Without the approval of each new model of vehicle by an Independent Functional Safety Assessor, we can have no confidence whatsoever that the auto industry has designed and manufactured their electronics, and hence their cars, to be safe enough.”
For more information, visit Corporate Counsel at law.com.
March 13, 2013
Officials announced a few weeks ago that Toyota Motor Corp. has agreed to pay a $29 million settlement to end lawsuits accusing the Japanese car manufacturer of misleading people by issuing false statements in regards to safety issues related to unintended acceleration.
“We are confident that no problems exist in our electronic throttle systems in our vehicles,” Jim Lentz, the CEO of Toyota Motor Sales U.S.A. Inc., testified in February 2012. He also reported Toyota did not find “any malfunction that caused unintended acceleration.”
However, Toyota documents recently analyzed by Keith Armstrong, Antony Anderson and Brian Kirk of the UK and automotive engineer Neil Hannemann of California reportedly directly contradict Toyota’s assertion that the vehicles have no electronic problems. The documents were translated from Japanese to English by translator Betsy Benjaminson, who also initially discovered the discrepancies in Toyota’s claims. The documents were made public Wednesday, March 13.
‘Is Toyota Telling the Truth About Sudden Acceleration?’, asks law.com in a breaking article chronicling the alleged cover-up. “The experts don’t believe that [driver error or floor mat slippage] explain the surge in complaints. Instead, they believe precisely what Toyota has for many years steadfastly denied: that the problem is rooted in electronics,” the article says.
According to the article, an undated spreadsheet showed “test results of an engine’s electronic throttle control system, including numerous faults that the document said cause sudden acceleration.”
Other translated documents reportedly illustrate Toyota’s willingness to “define problems as they wish them to be, regardless of the facts.”
“Previously, when I was in charge of Hilux [a Toyota truck model] in the Japan domestic service division, I experienced an engine stall malfunction due to radio wave interference from a nearby U.S. naval base in Yokohama. At that time, I was told that it could absolutely never occur,” one document, an undated email from an unnamed engineer, stated.

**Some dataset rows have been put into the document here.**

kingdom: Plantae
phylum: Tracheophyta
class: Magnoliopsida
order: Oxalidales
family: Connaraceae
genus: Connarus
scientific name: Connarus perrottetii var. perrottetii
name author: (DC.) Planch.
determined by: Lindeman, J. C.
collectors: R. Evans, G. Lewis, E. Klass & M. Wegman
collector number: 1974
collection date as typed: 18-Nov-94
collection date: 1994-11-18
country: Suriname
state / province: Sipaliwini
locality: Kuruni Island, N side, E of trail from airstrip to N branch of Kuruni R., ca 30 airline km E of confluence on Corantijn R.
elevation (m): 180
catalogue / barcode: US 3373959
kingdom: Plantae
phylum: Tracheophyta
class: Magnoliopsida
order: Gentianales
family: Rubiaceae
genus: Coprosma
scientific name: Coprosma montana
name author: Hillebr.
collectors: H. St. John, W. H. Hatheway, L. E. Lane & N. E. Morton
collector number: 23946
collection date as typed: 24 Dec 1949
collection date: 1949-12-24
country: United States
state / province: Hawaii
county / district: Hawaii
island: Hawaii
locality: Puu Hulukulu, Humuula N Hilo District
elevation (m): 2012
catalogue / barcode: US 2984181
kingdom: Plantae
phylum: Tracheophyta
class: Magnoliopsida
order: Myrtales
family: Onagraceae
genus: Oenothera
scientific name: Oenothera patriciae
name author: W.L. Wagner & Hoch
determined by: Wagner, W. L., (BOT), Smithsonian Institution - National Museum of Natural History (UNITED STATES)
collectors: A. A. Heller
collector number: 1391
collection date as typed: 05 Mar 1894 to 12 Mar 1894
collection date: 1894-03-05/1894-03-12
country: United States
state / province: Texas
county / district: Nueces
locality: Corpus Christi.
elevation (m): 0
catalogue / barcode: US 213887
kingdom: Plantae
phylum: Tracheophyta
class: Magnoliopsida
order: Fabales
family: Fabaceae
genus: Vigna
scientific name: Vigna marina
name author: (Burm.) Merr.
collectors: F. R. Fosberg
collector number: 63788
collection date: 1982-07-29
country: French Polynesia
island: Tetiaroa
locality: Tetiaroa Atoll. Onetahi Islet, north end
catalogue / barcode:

However, the article says, despite numerous consumer complaints, incidents and testimonials from engineers, plaintiffs have made slow progress convincing the courts that electronic malfunctions are real because expert findings cannot always be replicated in tests.
“We have the burden of proof, and we should,” Molly O’Neill said. O’Neill works with the dean of sudden unintended acceleration (SUA) trial lawyers, Thomas Murray of Sandusky, Ohio. “But you cannot open up the car and show what went wrong. That’s the nature of electronics.”